Emperyalizm halkları hırpalayıp terbiye etmeye çalışıyor, Gorbaçov ise büyük bir açılım yapıyormuş gibi, tüm insanlığın barış içinde bir arada yaşayacağı günlerden haberler getiriyordu. SSCB yöneticilerine göre, nereden gelirse gelsin, şiddet ülkeleri istikrarsızlaştırarak barışa engel oluyor, insanlığa zarar veriyordu. Dünyadaki sorunlar konuşarak, anlaşarak çözülecekti. ABD ile anlaşan SSCB, 1980’ler biterken ulusal kurtuluş hareketlerine verdiği desteği bir gecede çekti.

Sovyet Dışişleri Bakanlığı’nın Latin Amerika Dairesi sorumlusu Yuri Pavlov, 1989 yılındaki bir açıklamasında “Ne SSCB ne de Küba devrim ihraç etmektedir. Birleşik Devletler de SSCB’nin Latin Amerika’daki ilişkilerini ABD’nin ya da Batı’nın Latin Amerika’yla olan ilişkilerine zarar vermek için kullanmaya çalışmadığından emin olsun,” diyordu. Aynı yıl imzalanan Sovyet-Küba Dostluk Anlaşması, iki ülkenin de “devletlerarası ilişkilerde şiddet ya da zor kullanmayı ya da kullanma tehdidini” bir kenara bıraktığını ve “devletler arasındaki çatışmaların yalnızca barışçıl ve siyasal araçlarla çözülmesine destek olacağını” söylüyordu.

O yıl yapılan Moskova Barış Festivali, Sovyetler Birliği’ne nihayet özgürlüğün geldiğinin göstergesiydi emperyalist basına göre: Scorpions, Ozzy Osbourne, Motley Crue ve Bon Jovi gibi çoğu Amerika kökenli rock ikonlarının, Sovyetler’de ilk kez kafa çekip sahneye çıkışları olacaktı bu. Ama konserlerden sonra barış değil, çöküş geldi.
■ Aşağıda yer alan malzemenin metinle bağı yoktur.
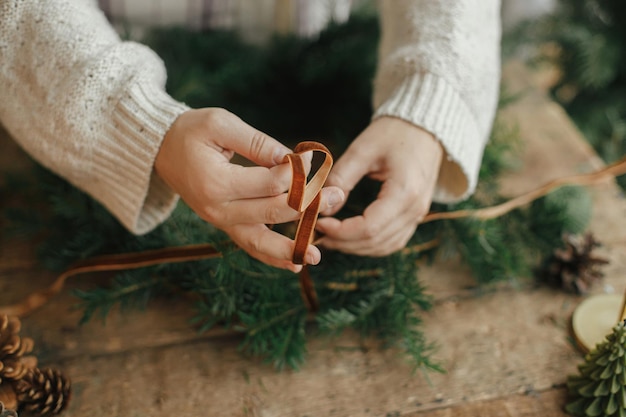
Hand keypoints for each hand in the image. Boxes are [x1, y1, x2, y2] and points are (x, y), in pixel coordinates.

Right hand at [155, 108, 344, 271]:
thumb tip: (290, 159)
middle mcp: (218, 209)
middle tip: (337, 196)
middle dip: (308, 204)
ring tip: (316, 254)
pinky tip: (294, 263)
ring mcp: (221, 221)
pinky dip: (271, 256)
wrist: (162, 150)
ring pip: (260, 240)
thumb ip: (256, 142)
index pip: (268, 183)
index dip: (295, 171)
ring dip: (291, 246)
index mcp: (216, 182)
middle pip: (271, 212)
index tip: (311, 157)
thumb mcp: (220, 124)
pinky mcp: (225, 225)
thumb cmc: (191, 132)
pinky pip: (250, 245)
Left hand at [316, 117, 442, 255]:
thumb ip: (341, 178)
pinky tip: (350, 237)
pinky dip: (371, 244)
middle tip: (318, 234)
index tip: (319, 223)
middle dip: (344, 242)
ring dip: (356, 247)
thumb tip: (323, 208)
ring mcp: (418, 214)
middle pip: (376, 241)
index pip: (370, 227)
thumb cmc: (393, 133)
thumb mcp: (362, 150)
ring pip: (385, 246)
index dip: (341, 231)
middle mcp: (415, 208)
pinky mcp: (415, 215)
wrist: (423, 127)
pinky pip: (393, 240)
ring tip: (330, 237)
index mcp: (404, 191)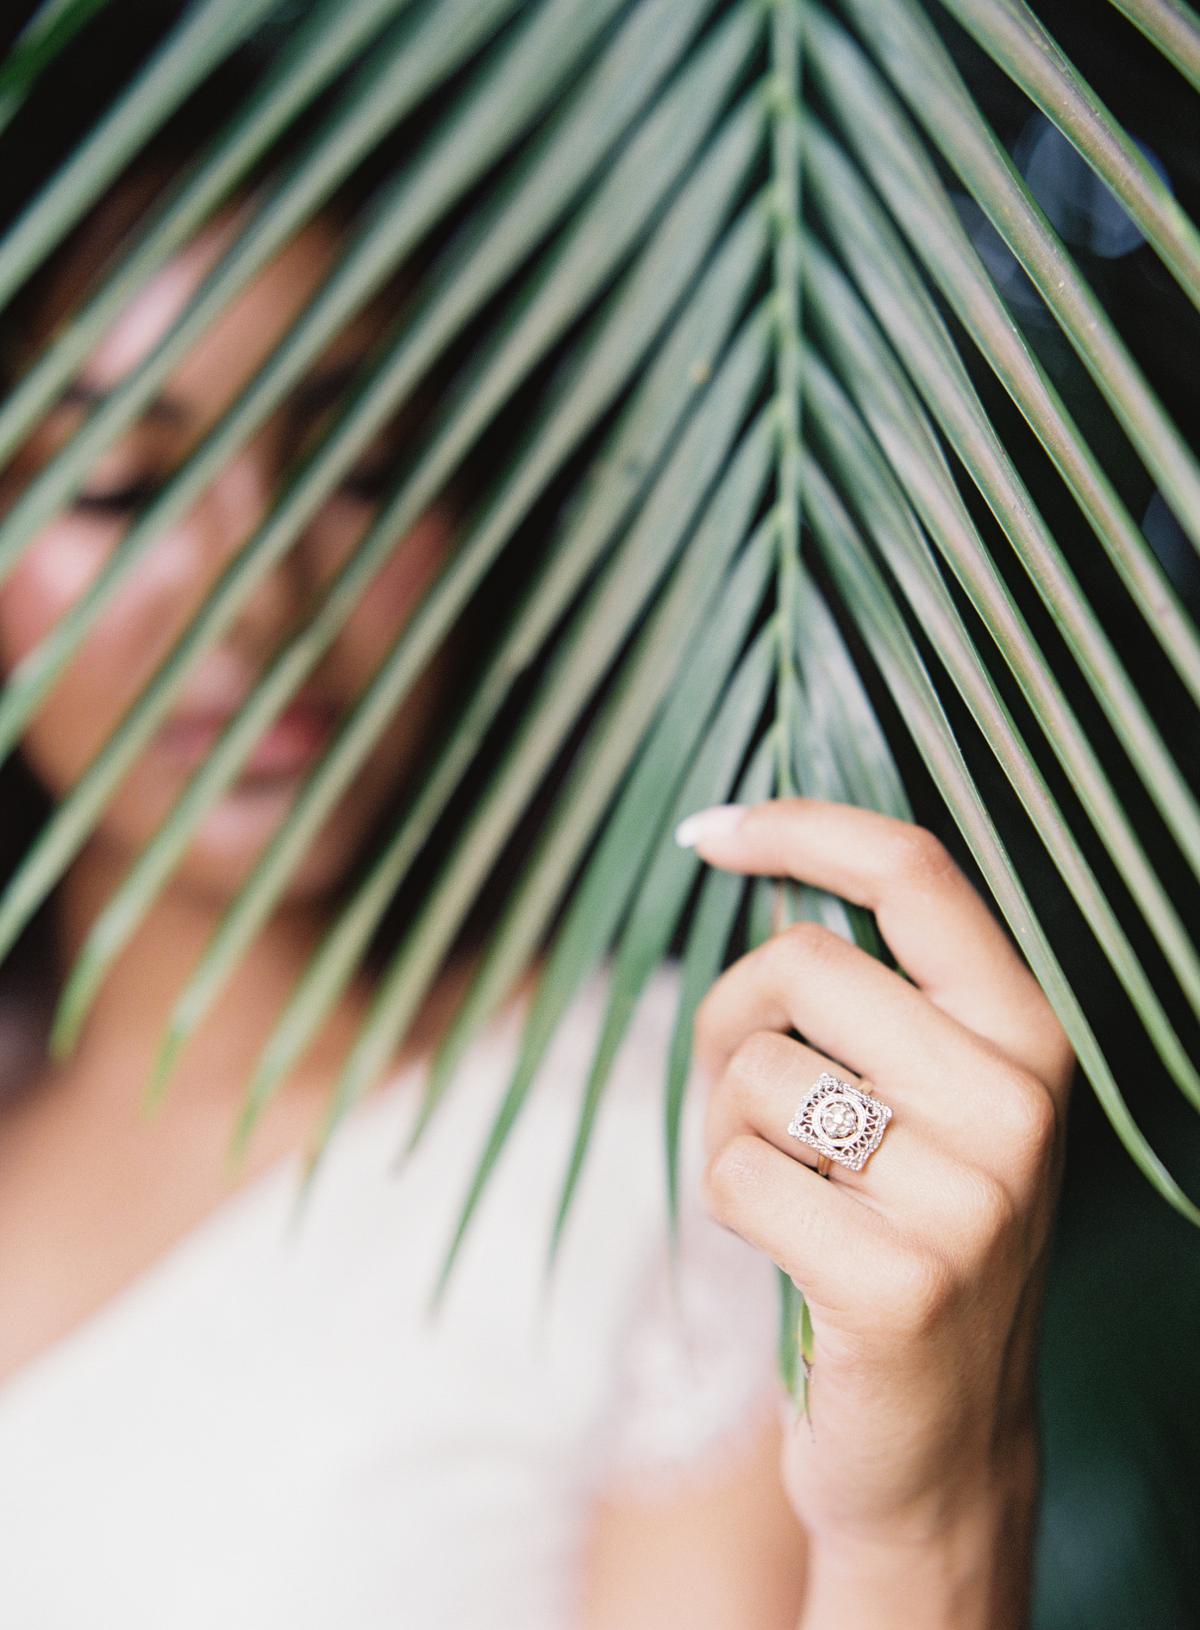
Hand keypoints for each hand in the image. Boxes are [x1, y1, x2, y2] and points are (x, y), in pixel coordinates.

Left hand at [679, 797, 1074, 1552]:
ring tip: (787, 1188)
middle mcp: (1014, 1102)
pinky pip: (734, 1174)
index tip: (711, 829)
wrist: (938, 1446)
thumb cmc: (900, 1240)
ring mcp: (968, 1196)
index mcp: (1025, 1034)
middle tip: (742, 1092)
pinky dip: (725, 1203)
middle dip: (728, 1014)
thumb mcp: (926, 1106)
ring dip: (727, 1126)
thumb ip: (872, 998)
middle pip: (801, 962)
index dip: (802, 828)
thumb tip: (756, 876)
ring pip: (753, 1071)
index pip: (916, 874)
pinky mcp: (899, 1281)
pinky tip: (785, 1250)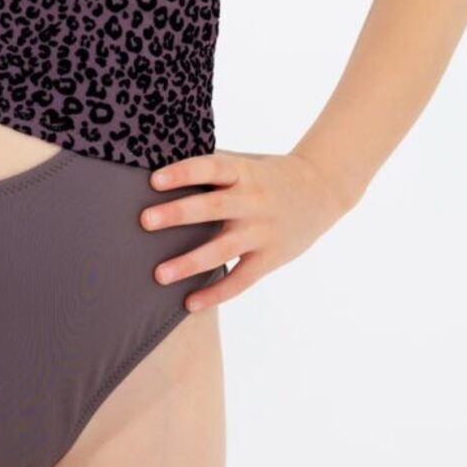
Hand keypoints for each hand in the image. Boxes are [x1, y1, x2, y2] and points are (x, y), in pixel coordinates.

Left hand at [139, 147, 352, 307]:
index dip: (183, 173)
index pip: (210, 168)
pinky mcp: (270, 257)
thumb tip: (159, 167)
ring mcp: (262, 231)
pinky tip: (190, 303)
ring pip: (223, 248)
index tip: (154, 180)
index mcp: (243, 172)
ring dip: (190, 262)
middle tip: (145, 221)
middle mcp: (252, 200)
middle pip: (213, 207)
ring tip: (159, 274)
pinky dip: (216, 292)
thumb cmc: (267, 175)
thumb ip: (212, 168)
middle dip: (178, 214)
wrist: (321, 190)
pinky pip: (241, 278)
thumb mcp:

SSCB çok değil, iki sene sonra dağılırken, milyonlarca insan işsiz, evsiz ve sağlıksız yaşama özgürlüğüyle tanıştı. Getirdikleri özgürlük karşılığında, kazandıkları milyonları paylaşmaya istekli olmayan Rock grupları da çoktan işlerini bitirip ülkelerine geri dönmüştü.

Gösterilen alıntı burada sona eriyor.